Conclusions/Future Directions
It is important to have a high clinical suspicion for irAEs in those undergoing treatment with novel immunotherapies for their malignancies. These therapies are promising and provide hope for an improved length of survival and quality of life in those with otherwise poor outcomes, however their associated toxicities, which manifest as irAEs may be fatal. Immunotherapy related cardiac toxicity is an important albeit rare sequalae of immune checkpoint inhibitor therapy.
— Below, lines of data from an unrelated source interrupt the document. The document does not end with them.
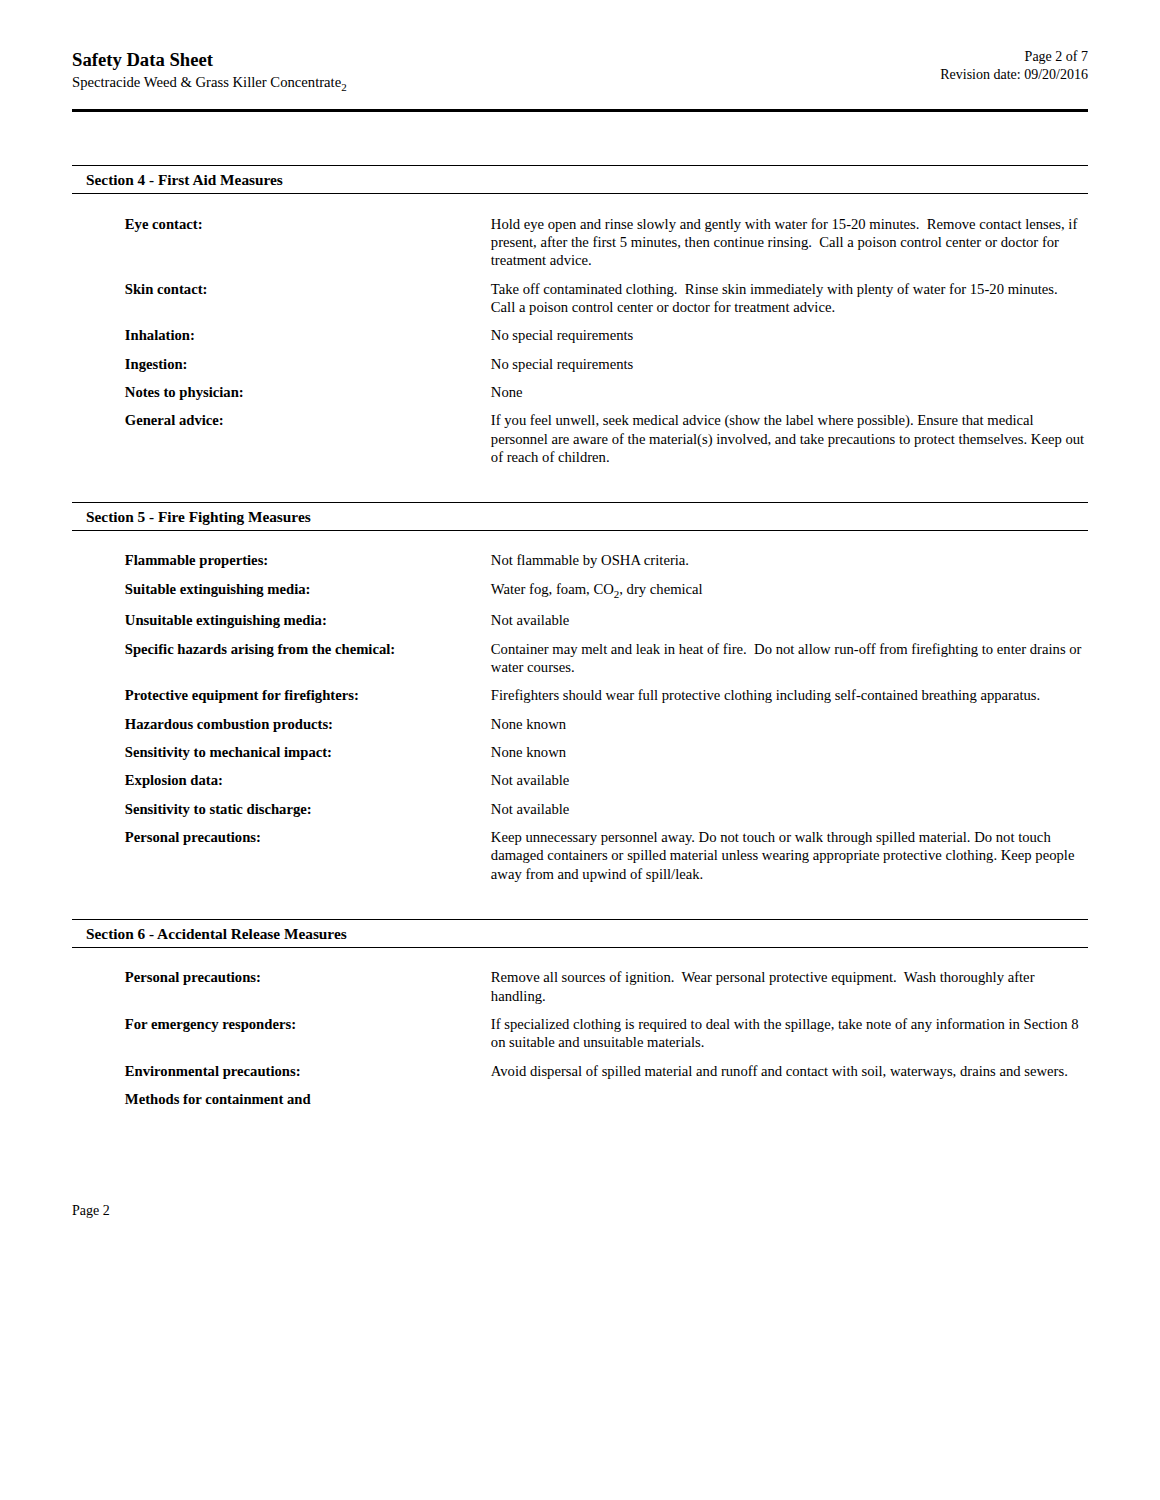Safety Data Sheet
Spectracide Weed & Grass Killer Concentrate2
Page 2 of 7
Revision date: 09/20/2016
Section 4 - First Aid Measures
| Eye contact: | Hold eye open and rinse slowly and gently with water for 15-20 minutes. Remove contact lenses, if present, after the first 5 minutes, then continue rinsing. Call a poison control center or doctor for treatment advice. |
| Skin contact: | Take off contaminated clothing. Rinse skin immediately with plenty of water for 15-20 minutes. Call a poison control center or doctor for treatment advice. |
| Inhalation: | No special requirements |
| Ingestion: | No special requirements |
| Notes to physician: | None |
| General advice: | If you feel unwell, seek medical advice (show the label where possible). Ensure that medical personnel are aware of the material(s) involved, and take precautions to protect themselves. Keep out of reach of children. |
Section 5 - Fire Fighting Measures
| Flammable properties: | Not flammable by OSHA criteria. |
| Suitable extinguishing media: | Water fog, foam, CO 2 , dry chemical |
| Unsuitable extinguishing media: | Not available |
| Specific hazards arising from the chemical: | Container may melt and leak in heat of fire. Do not allow run-off from firefighting to enter drains or water courses. |
| Protective equipment for firefighters: | Firefighters should wear full protective clothing including self-contained breathing apparatus. |
| Hazardous combustion products: | None known |
| Sensitivity to mechanical impact: | None known |
| Explosion data: | Not available |
| Sensitivity to static discharge: | Not available |
| Personal precautions: | Keep unnecessary personnel away. Do not touch or walk through spilled material. Do not touch damaged containers or spilled material unless wearing appropriate protective clothing. Keep people away from and upwind of spill/leak. |
Section 6 - Accidental Release Measures
| Personal precautions: | Remove all sources of ignition. Wear personal protective equipment. Wash thoroughly after handling. |
| For emergency responders: | If specialized clothing is required to deal with the spillage, take note of any information in Section 8 on suitable and unsuitable materials. |
| Environmental precautions: | Avoid dispersal of spilled material and runoff and contact with soil, waterways, drains and sewers. |
| Methods for containment and | |
Page 2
Further studies are needed to evaluate the risks and benefits of staggered induction therapy, as has been studied in melanoma, as well as dosing manipulation to reduce the effects of combined drug therapy.82 As more cases of irAEs are reported, it will be important not only to determine the underlying genetic determinants that predispose to irAEs, in order to specific tailor therapy to the patients individual genetic predisposition, but also to longitudinally follow these patients to determine resolution of these presentations and their effects on outcomes.
Funding: None
Disclosure statement: The authors whose names are listed immediately below certify that they have NO affiliations with or involvement in any organization or entity with any financial interest (such as honoraria; educational grants; participation in speakers’ bureaus; membership, employment, consultancies, stock ownership, or other equity interest; and expert testimony or patient-licensing arrangements), or non-financial interest (such as personal or professional relationships, affiliations, knowledge or beliefs) in the subject matter or materials discussed in this manuscript.
Institutional Review Board approval was not sought as this represents a single case and did not involve human subject research. Ethics approval was not sought as care provided was considered to be standard of care with no ethical dilemmas noted.